The records:
|---|

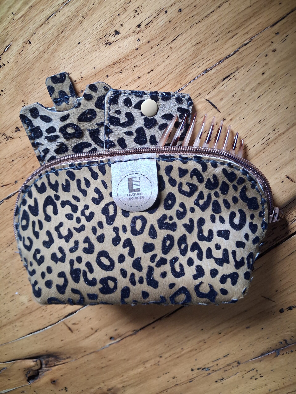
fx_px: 308
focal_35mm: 27
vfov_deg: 65.3
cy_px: 197
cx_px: 148
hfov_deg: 51.4
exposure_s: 1/33
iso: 500
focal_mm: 4
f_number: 1.8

|---|

What you should do: Each line above should be printed again exactly, though the pictures should not be.

Task output:
fx_px: 308
focal_35mm: 27
vfov_deg: 65.3
cy_px: 197
cx_px: 148
hfov_deg: 51.4
exposure_s: 1/33
iso: 500
focal_mm: 4
f_number: 1.8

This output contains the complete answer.